Edoardo Albinati e il suo «amore sbagliato»

Edoardo Albinati

Alla 15^ edizione del Tocatì per presentare il suo ultimo libro, Un Adulterio (Rizzoli 2017), Edoardo Albinati si è fermato davanti alle nostre telecamere per raccontarci qualcosa di più sull’amore. Quello sbagliato, quello sofferto, quello impossibile, ma che resta, al netto delle difficoltà, pur sempre un gioco.

Un adulterio l’ha ispirato un’altra storia di tradimenti, Davanti al mare, di David Vogel, ci confessa Albinati. Perché, si sa, l’amore extraconiugale non è certo nuovo alla letteratura amorosa. Protagonista dell’ultima fatica letteraria dello scrittore romano è una coppia travolta da quella che l’autore ha definito una «beatitudine transitoria», perché in fondo allo straordinario non è concesso essere permanente. Lo spazio è quello brevissimo di un weekend, in cui Erri e Clem abitano un’isola che sembra aspettare solo loro per animarsi. Nessun giudizio però, solo il racconto (sincero) di un amore costruito su tante (troppe) bugie.
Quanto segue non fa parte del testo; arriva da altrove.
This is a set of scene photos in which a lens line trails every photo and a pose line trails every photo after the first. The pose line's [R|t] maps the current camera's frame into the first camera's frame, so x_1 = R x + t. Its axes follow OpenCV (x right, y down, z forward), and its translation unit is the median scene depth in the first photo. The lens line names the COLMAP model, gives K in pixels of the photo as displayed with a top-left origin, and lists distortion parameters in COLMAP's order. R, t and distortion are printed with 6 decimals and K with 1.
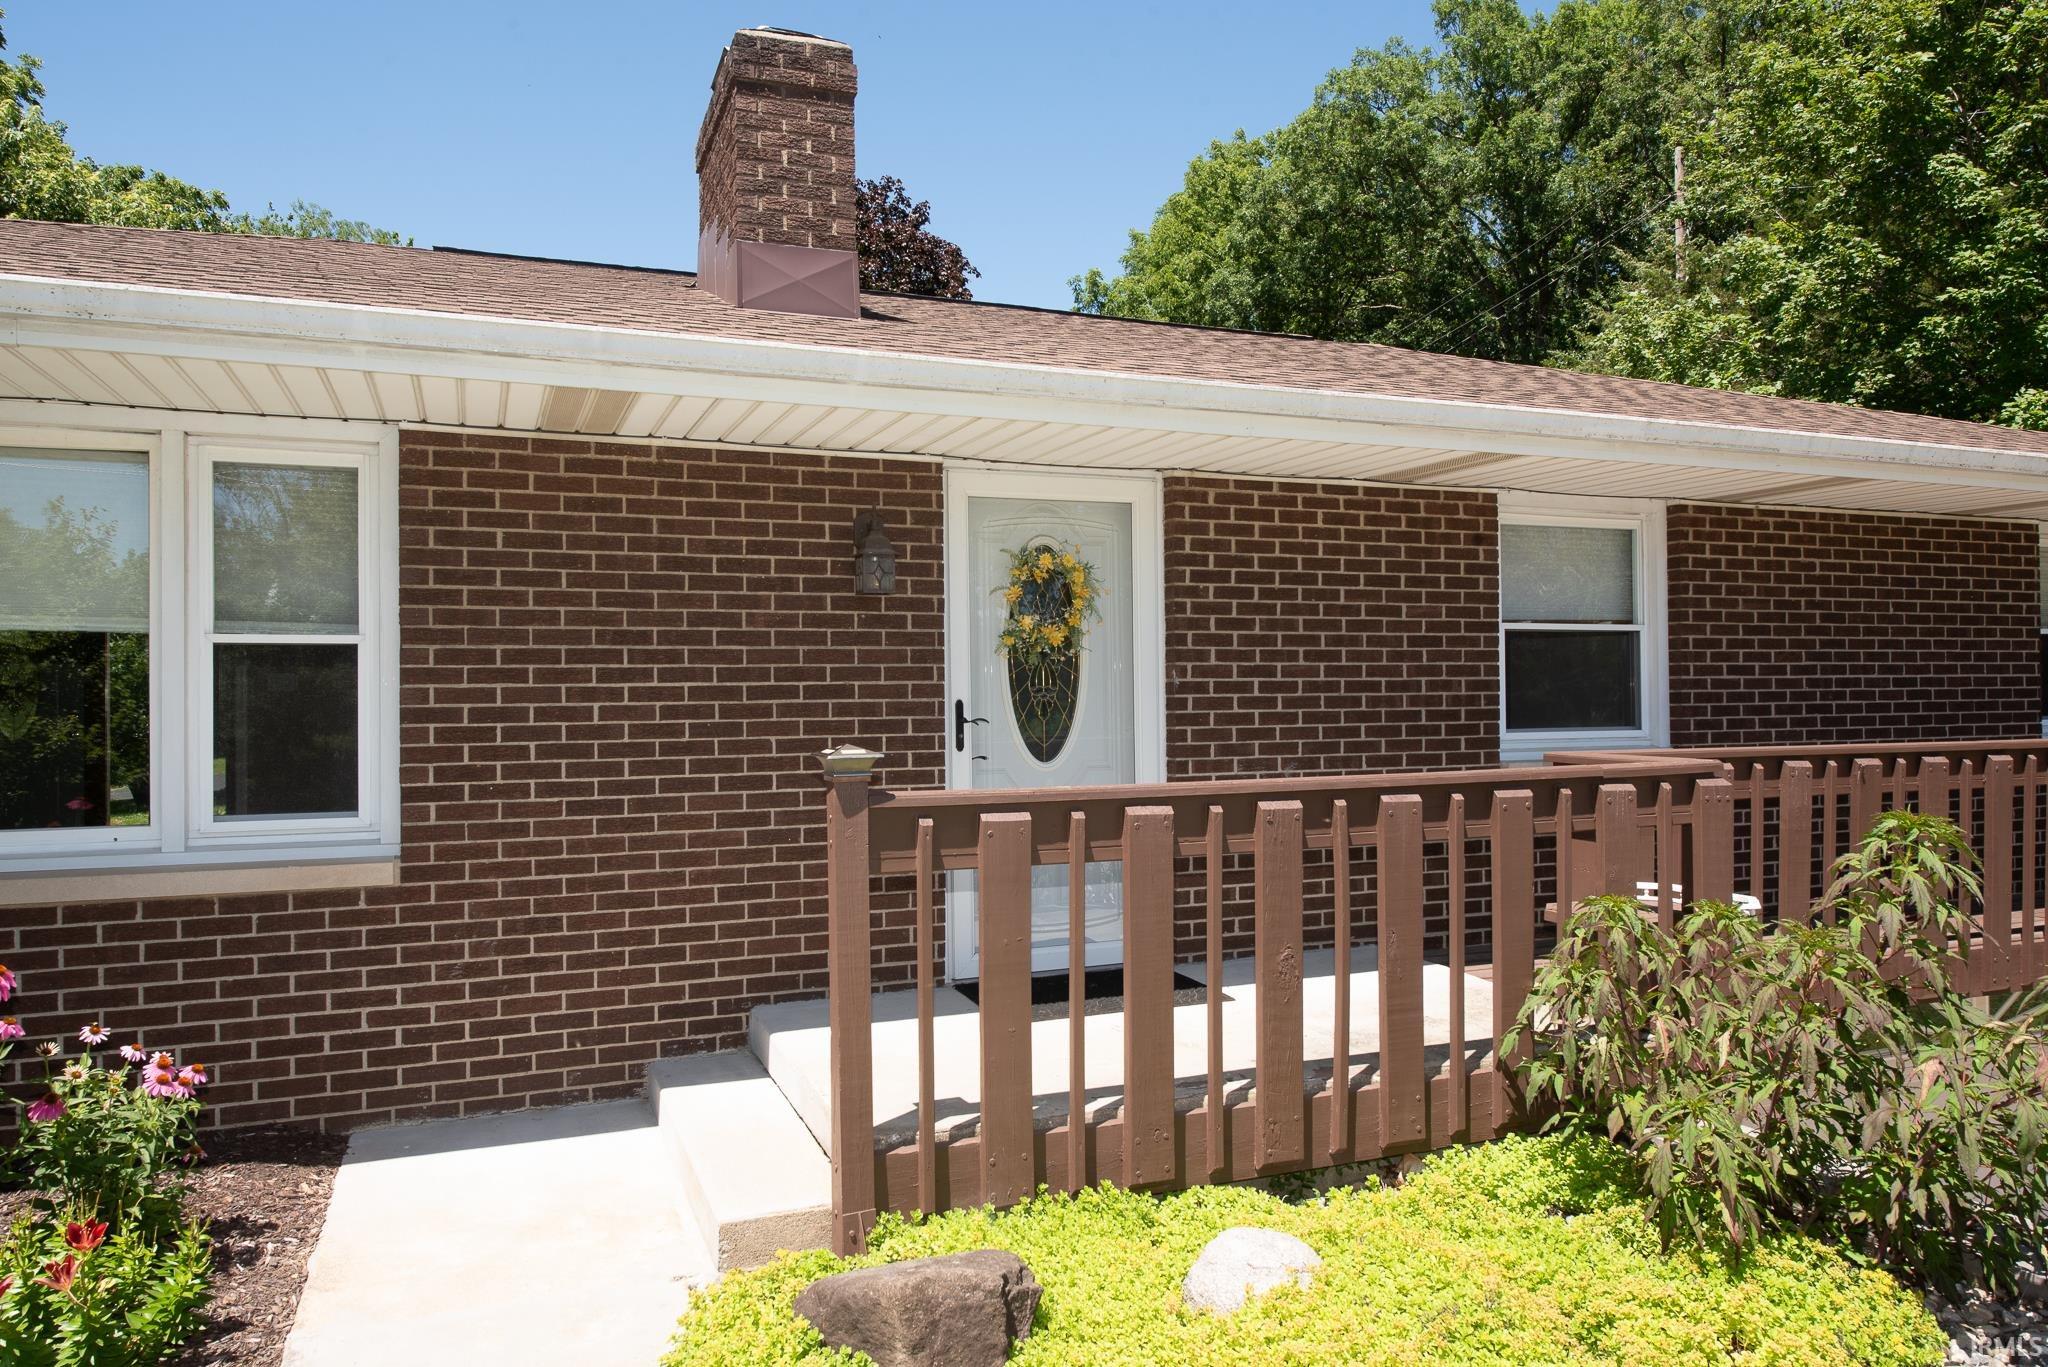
lens RADIAL K [[1373.1, 0, 1022.5], [0, 1373.1, 675.2], [0, 0, 1]] dist [-0.008616, 0.000684]
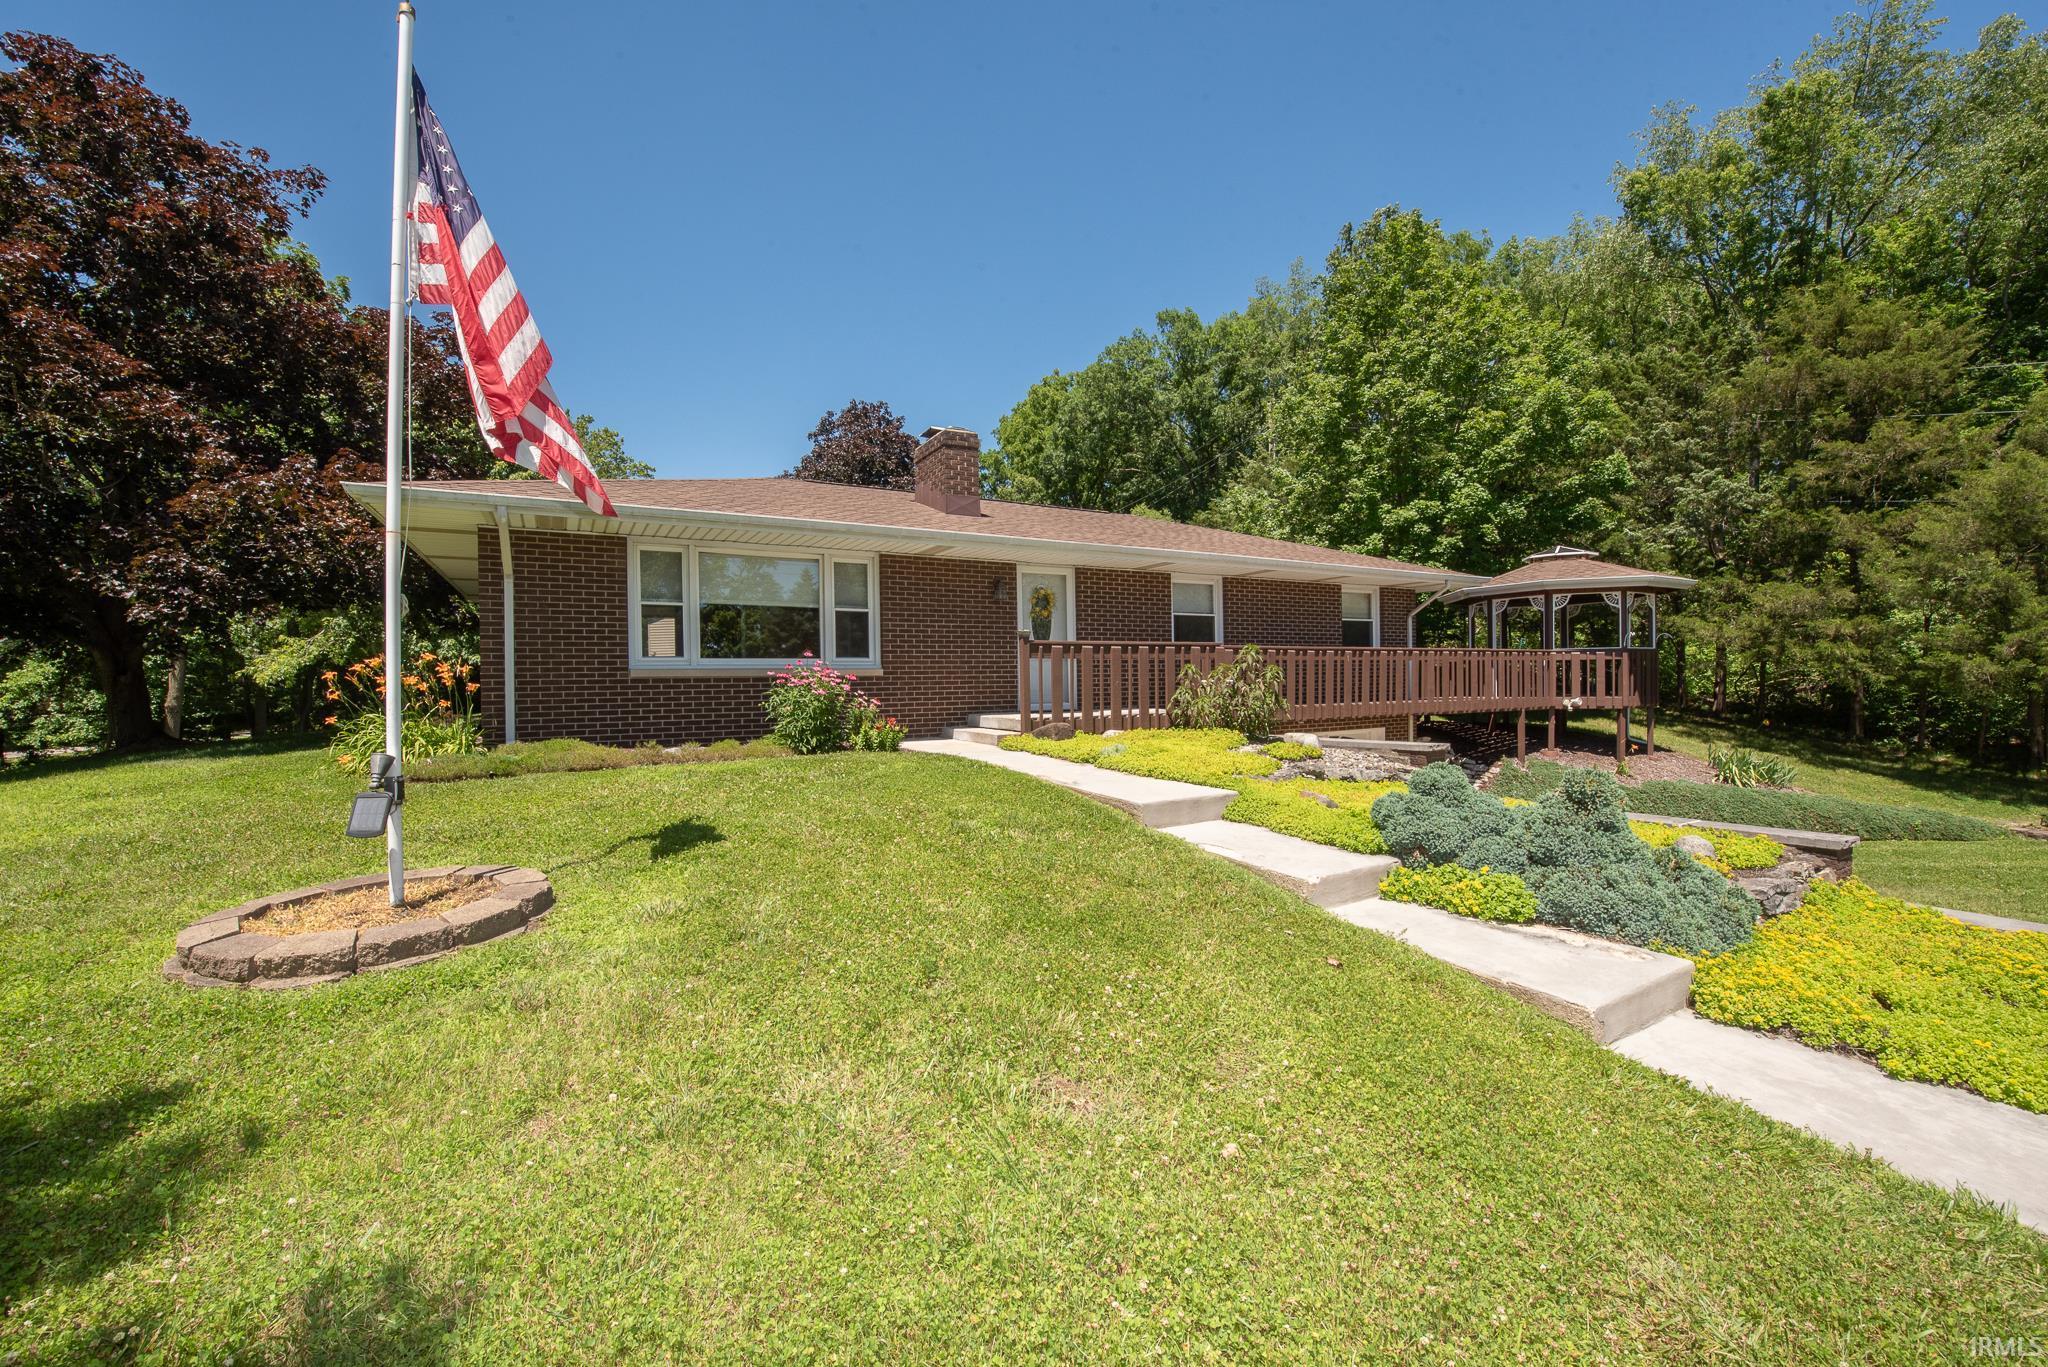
lens RADIAL K [[814.5, 0, 1023.4], [0, 814.5, 684.8], [0, 0, 1]] dist [-0.014856, -0.000885]
pose [[0.991954, -0.006081, 0.126454, -0.044124], [0.004018, 0.999855, 0.016564, 0.017613], [-0.126536, -0.015923, 0.991834, -0.155615]]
Un amore che è tutt’altro che libero, ma vincolato, asfissiante.

«L’amore è sbagliato per sua natura, con la persona giusta e quella sbagliata». Ne è sicuro Albinati, vincitore del Premio Strega nel 2016 con La scuola cattolica, il secondo libro italiano più lungo di sempre, che torna sugli scaffali con questa novella di 130 pagine, scritta quasi in esplicita opposizione rispetto al primo.

L’inafferrabilità dell’oggetto del desiderio è padrona in questo racconto, i cui protagonisti sembrano non appartenere a un luogo specifico, o a un amore specifico, e forse nemmeno a loro stessi. Un adulterio è la storia del tradimento che corre lungo il confine sottile dell’appartenenza: se i protagonisti non sono vittime del rimorso per questo amore sbagliato, non sembrano però nemmeno trovare pace in quello che fanno.

Non ci sono vincitori in questa storia, e i vinti saranno felici per un lasso di tempo brevissimo. Perché, ci ricorda Albinati «L’amore è un gioco», e come tutti i giochi, a volte si perde.